### Passage given

Lipschitz Condition implies Uniform Continuity
Theorem
Let $\struct {M_1, d_1}$ and $\struct {M_2, d_2}$ be metric spaces.
Let $g: M_1 \to M_2$ satisfy the Lipschitz condition.
Then $g$ is uniformly continuous on $M_1$.
Proof
Let $\epsilon > 0$, $x,y \in M_1$.
Let $K$ be a Lipschitz constant for $g$.
First, suppose that $K \le 0$.
Then:
- $\map {d_1} {x, y} \le 0 \map {d_2} {\map g x, \map g y}$ by the Lipschitz condition on $g$.
So $\map {d_1} {x, y} \le 0 \implies \map {d_1} {x, y} = 0 \implies x = y$ for all $x$ and $y$ in $M_1$.
Thus $g$ is a constant function, which is uniformly continuous.
Next, suppose that $K > 0$.
Take $\delta = \epsilon / K$.
Then if $\map {d_1} {x, y} < \delta$, we have:
- $K \map {d_1} {x, y} < \epsilon$
By the Lipschitz condition on $g$, we know that:
- $\map {d_2} {\map g x, \map g y} \le K \map {d_1} {x, y}$
These last two statements together imply $\map {d_2} {\map g x, \map g y} < \epsilon$.
Thus, $g$ is uniformly continuous on $M_1$.
$\blacksquare$

######

● List of tasks
1. Reproduce the part of the Lipschitz proof starting with "Then $g$ is" and going on through "that $K \le 0$.".
2. In the Lipschitz proof, when K > 0, why does the distance in M_2 between g(x) and g(y) come out less than epsilon once the distance in M_1 between x and y is below delta? Answer in one to three sentences.

### Information provided

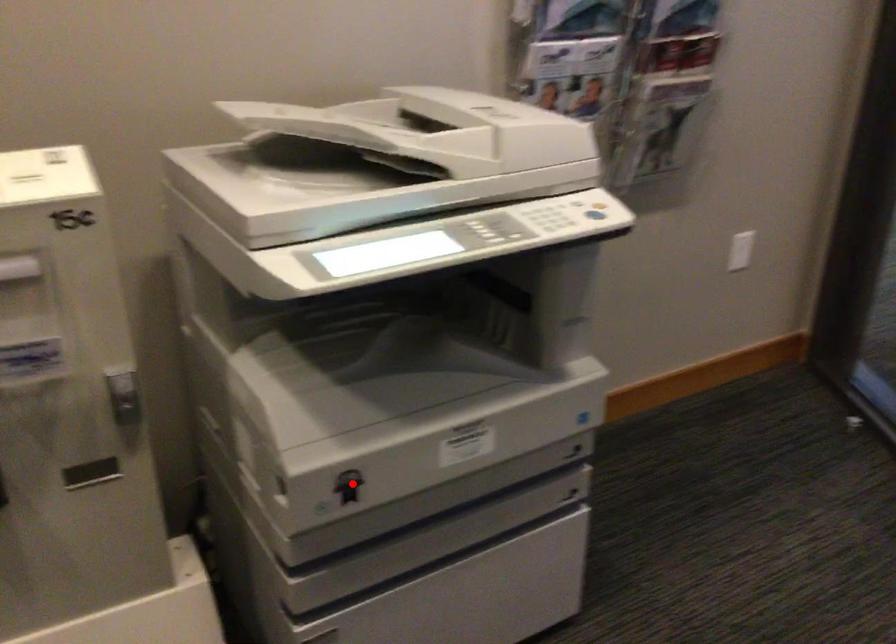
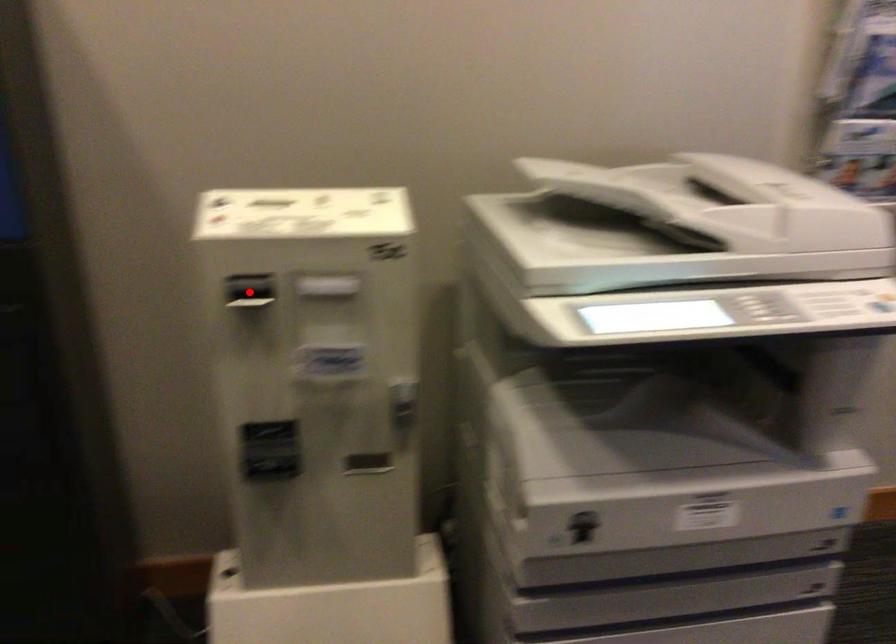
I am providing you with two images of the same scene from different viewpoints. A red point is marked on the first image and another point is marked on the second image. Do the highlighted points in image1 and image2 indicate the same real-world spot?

######
### Information provided

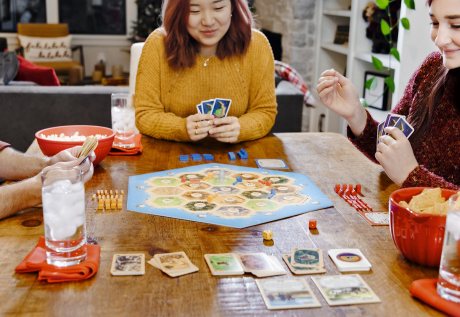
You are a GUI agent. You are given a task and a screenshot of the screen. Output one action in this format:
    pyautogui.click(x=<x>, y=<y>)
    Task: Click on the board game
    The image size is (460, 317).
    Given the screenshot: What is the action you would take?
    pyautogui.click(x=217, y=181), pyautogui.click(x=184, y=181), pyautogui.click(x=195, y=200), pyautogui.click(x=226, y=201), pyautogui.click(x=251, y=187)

######

● Task-by-task answers
1.
Then $g$ is uniformly continuous on $M_1$.
Proof
Let $\epsilon > 0$, $x,y \in M_1$.
Let $K$ be a Lipschitz constant for $g$.
First, suppose that $K \le 0$.

2. Taking delta = epsilon / K, the condition that the distance in M_1 between x and y is less than delta gives K times that distance less than epsilon. The Lipschitz condition says the distance in M_2 between g(x) and g(y) is at most K times the distance in M_1 between x and y. Combining the two statements puts the distance in M_2 below epsilon.